Artigo: Por uma instituição de direitos humanos
Brasília, 12/12/2011- O artigo "Por uma instituição de direitos humanos" é de autoria do presidente nacional da OAB, Ophir Cavalcante, e foi publicado na edição de hoje (12) do jornal Correio Braziliense:
"Há 63 anos, que foram celebrados no sábado, com o mundo ainda traumatizado pela barbárie da Segunda Guerra Mundial, era ratificada a Declaração Universal dos Direitos Humanos, fundada na esperança de se reconstruir a sociedade sob novos alicerces de paz, democracia e respeito ao seu semelhante.
Conseguimos? Hoje, continuamos perplexos com o recrudescimento das tensões em muitas regiões do planeta, enquanto a crise do capitalismo liberal arrasta as potências econômicas rumo ao desconhecido, despontando das ruas de Wall Street movimentos populares contra a influência empresarial nos governos e na sociedade. Progresso moral e progresso material se confrontam com problemas de justiça, de liberdade e de igualdade.
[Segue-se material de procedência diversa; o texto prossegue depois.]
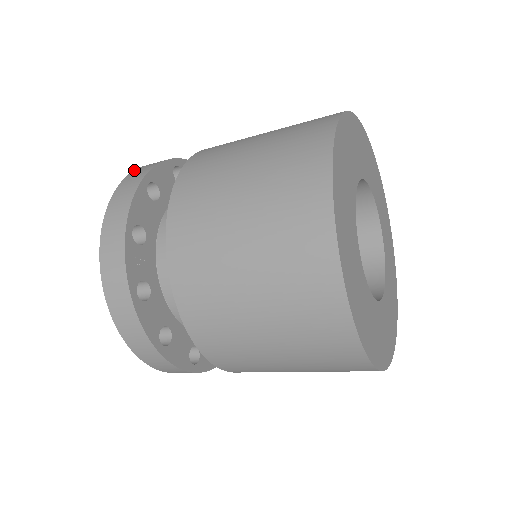
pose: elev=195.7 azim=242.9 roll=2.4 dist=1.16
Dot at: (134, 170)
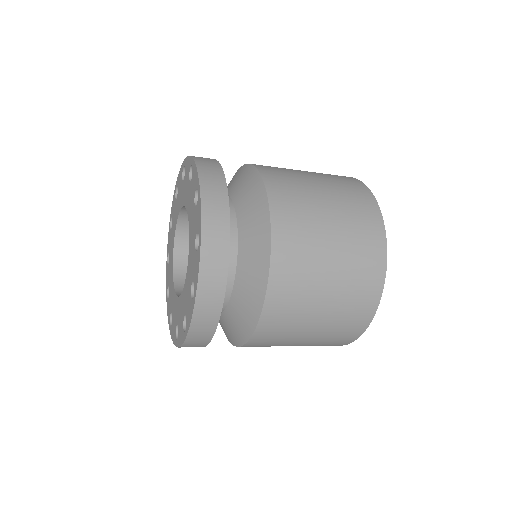
Dot at: occluded
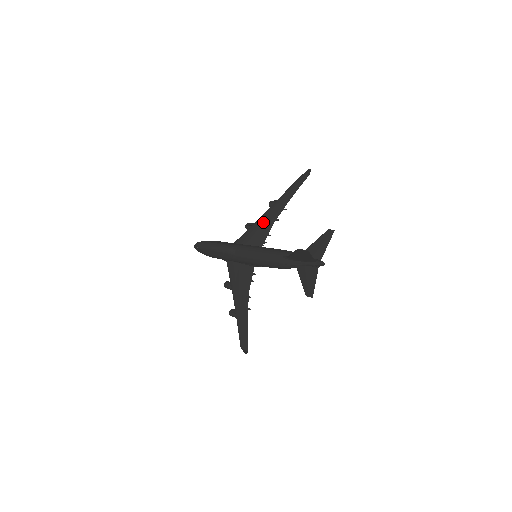
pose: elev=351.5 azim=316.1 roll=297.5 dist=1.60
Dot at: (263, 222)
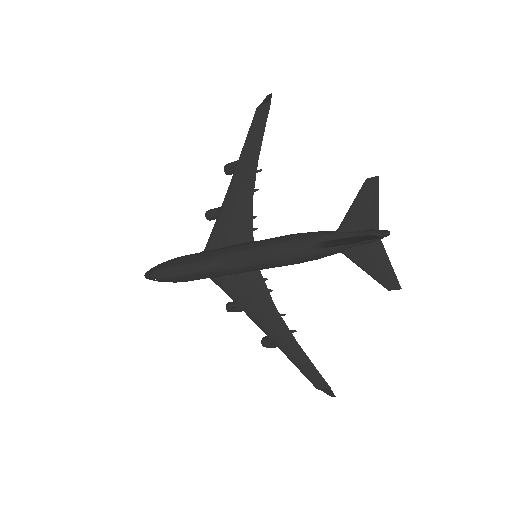
Dot at: (235, 203)
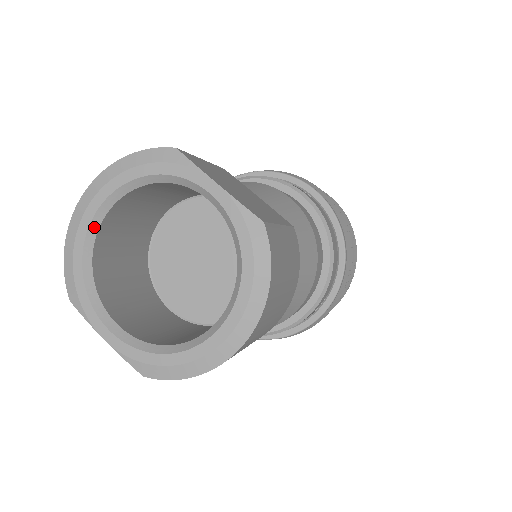
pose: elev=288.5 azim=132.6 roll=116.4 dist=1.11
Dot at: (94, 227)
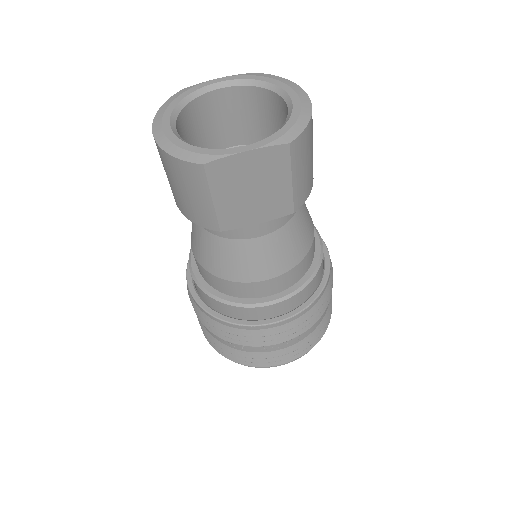
Dot at: (176, 134)
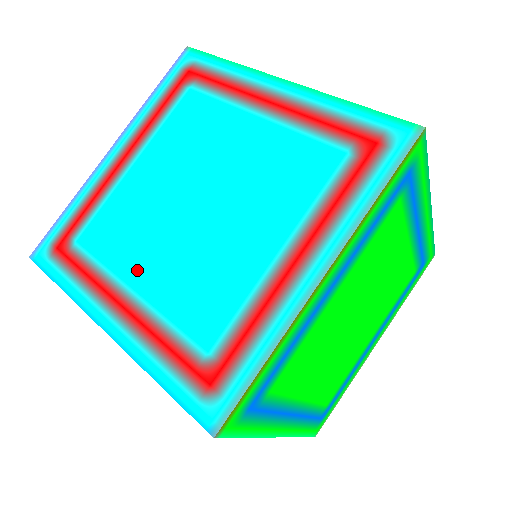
Logo, torna-se indispensável estender o conceito de direitos humanos, que não pode se restringir a identificar maus-tratos físicos. Deve ir além, ao questionar as economias que geram riqueza, de um lado, e desordem e pobreza, de outro; que destroem a natureza e promovem as guerras; que criam guetos e erguem muros de intolerância. A percepção de mundo e de humanidade mudou.
No Brasil, o princípio da dignidade da pessoa humana está na base de todos os direitos constitucionais consagrados: sejam direitos e liberdades tradicionais (art. 5º); direitos de participação política (art. 14); direitos sociais (art. 6º); direitos dos trabalhadores (art. 7º), bem como direitos às prestações sociais (art. 203). Na prática, porém, o abismo social ainda é profundo, separando pobres de ricos e levando o país a níveis de violência inaceitáveis.
Por ato normativo, a Ordem dos Advogados do Brasil integra o Conselho de Defesa dos Direitos da Pessoa Humana (CDDPH), ao lado de outras representações da sociedade civil, com vistas à execução de medidas que assegurem o respeito aos direitos humanos e às liberdades fundamentais no país. Não menosprezando seu papel no curso da reconquista das liberdades civis e das importantes contribuições para combater os excessos do Estado, estamos falando de um órgão do próprio Estado, estruturado pelo Estado e financiado pelo Estado.
As relações entre os homens pressupõem um ideal comum de todos os povos e de todas as nações, universal, sem prejuízo da soberania. Sem nenhum tipo de sujeição a um ou mais poderes do Estado. Sem interferências de qualquer natureza, sejam ideológicas ou econômicas. Esses princípios realçam a necessidade de uma Instituição Nacional de Direitos Humanos no Brasil, sem a tutela do Estado. Uma instituição pluralista na sua composição e financeiramente autônoma - num sentido amplo, com independência para o cumprimento de suas funções.
Em outros fóruns internacionais de discussões, como no caso das mudanças climáticas que afetam a própria sobrevivência humana na Terra, a participação do Brasil tem crescido e sua voz cada vez mais respeitada. Contudo, o mínimo a dizer é que se tornou desconcertante a ausência de nosso país em quase uma dezena de conferências de instituições nacionais de Direitos Humanos realizadas no âmbito da América Latina.
Simplesmente porque, não tendo ainda apresentado as credenciais de Instituição Nacional com essas características, de independência e autonomia, o Brasil permanece à margem do Alto Comissariado das Nações Unidas para os Direitos Humanos.
Discute-se há mais de 15 anos o significado e real alcance da independência a ser conferida à Instituição Nacional, geralmente envolvendo razões diplomáticas. Vale dizer, mais uma vez, razões de Estado acabam por retardar a definição de um modelo apropriado.
Não está no escopo da instituição - nem é este o seu objetivo - interferir na esfera das relações diplomáticas. O que se busca é inserir o Brasil no esforço global de proteção e promoção dos direitos humanos como um bem comum da humanidade, trabalhando em estreita cooperação com os demais países-membros. Esse sentido de independência e cooperação ajusta-se perfeitamente ao pensamento da Ordem dos Advogados do Brasil.
E, nesse ponto, devemos lembrar que os avanços alcançados pelo Brasil na área dos Direitos Humanos se devem principalmente à participação da sociedade civil, que impulsiona e transforma o Estado. Em outras palavras, à consciência da natureza universal dos Direitos Humanos, para a qual é imprescindível a atuação da advocacia como guardiã desses postulados."